**Your assignment**
Copy the text of every item below word for word, omitting the pictures.

**Data section**
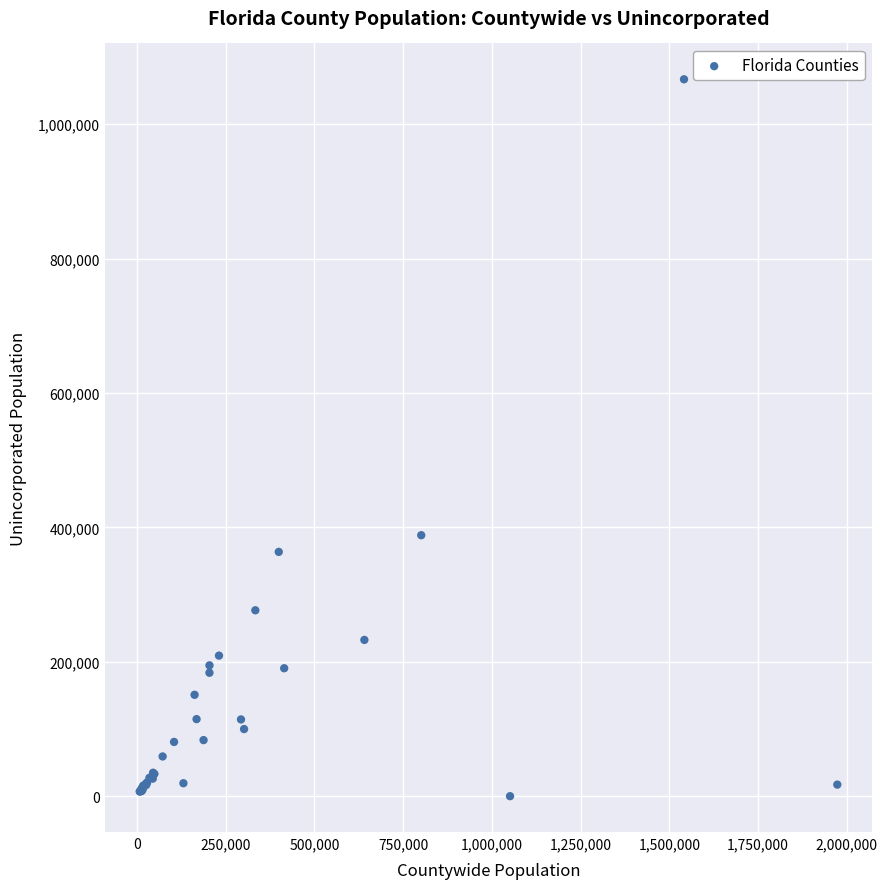

What Y value in the scatter plot is closest to 533480?

388401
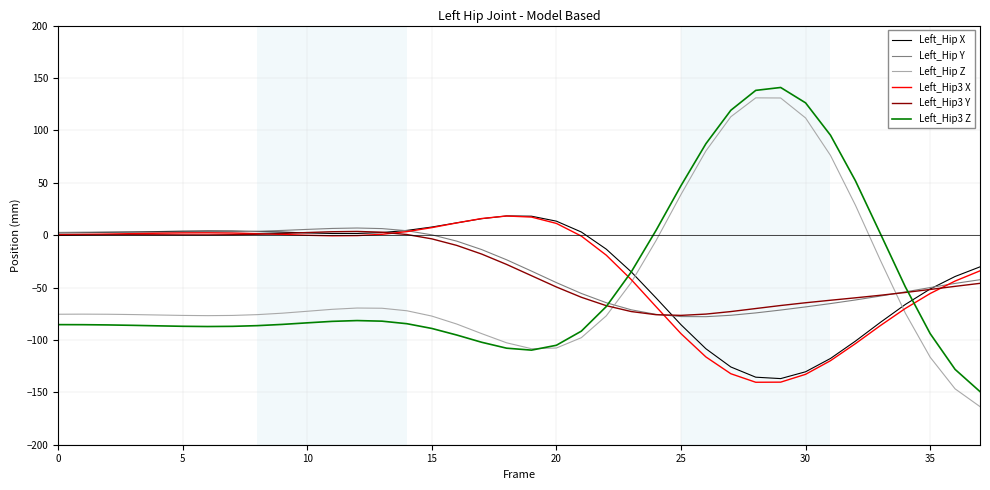

What is the smallest value displayed?

-163.6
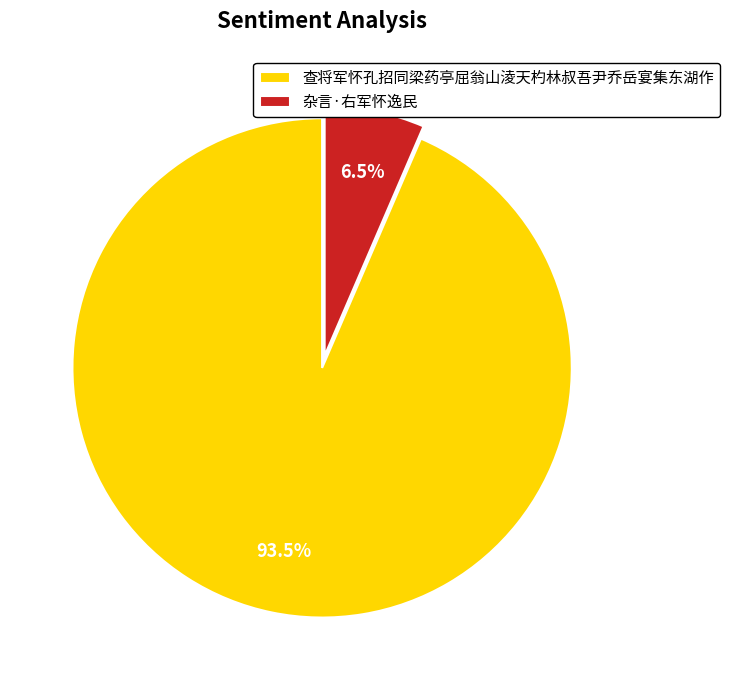

Which has a higher value, 查将军怀孔招同梁药亭屈翁山淩天杓林叔吾尹乔岳宴集东湖作 or 杂言·右军怀逸民?

查将军怀孔招同梁药亭屈翁山淩天杓林叔吾尹乔岳宴集东湖作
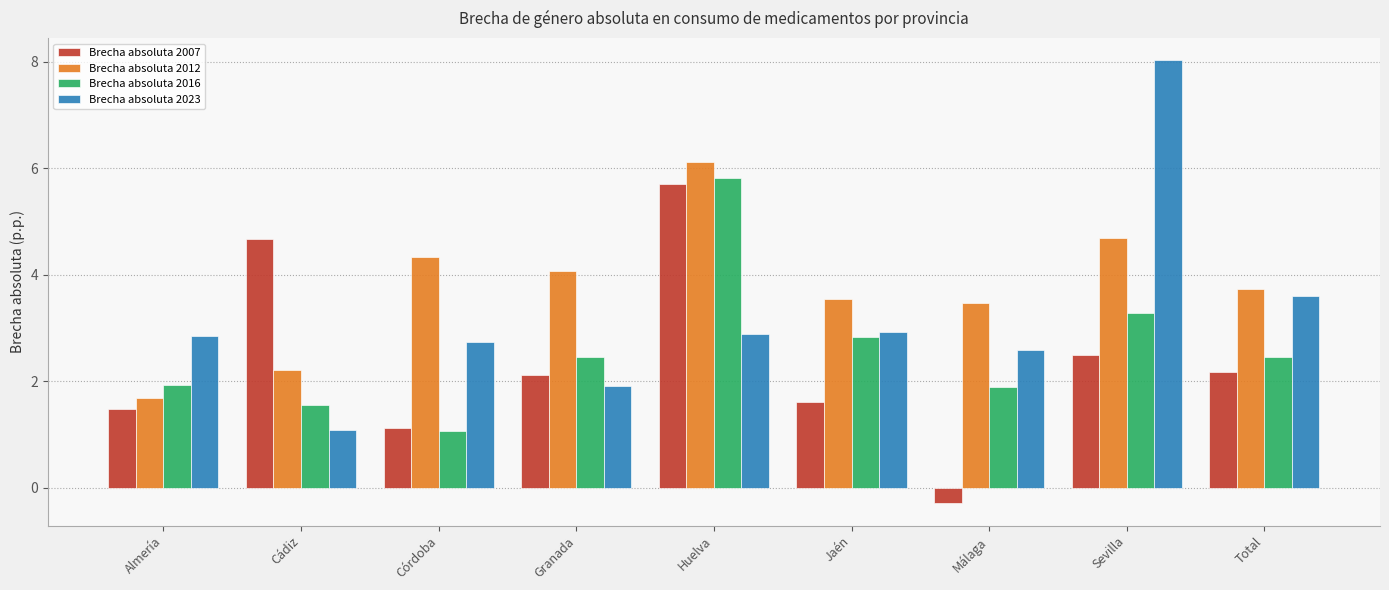

What is the sum of the Brecha absoluta 2012 values at Total and Granada?

7.8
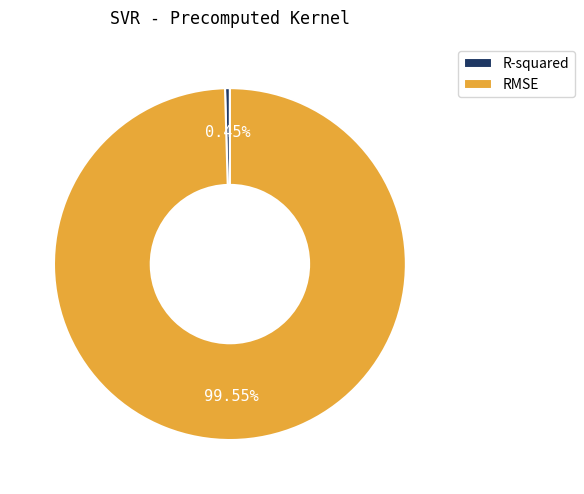

Is there a majority slice in this chart?

Yes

**Answer box**
What Y value in the scatter plot is closest to 533480?

388401

What is the smallest value displayed?

-163.6

Which has a higher value, 查将军怀孔招同梁药亭屈翁山淩天杓林叔吾尹乔岳宴集东湖作 or 杂言·右军怀逸民?

查将军怀孔招同梁药亭屈翁山淩天杓林叔吾尹乔岳宴集东湖作

What is the sum of the Brecha absoluta 2012 values at Total and Granada?

7.8

Is there a majority slice in this chart?

Yes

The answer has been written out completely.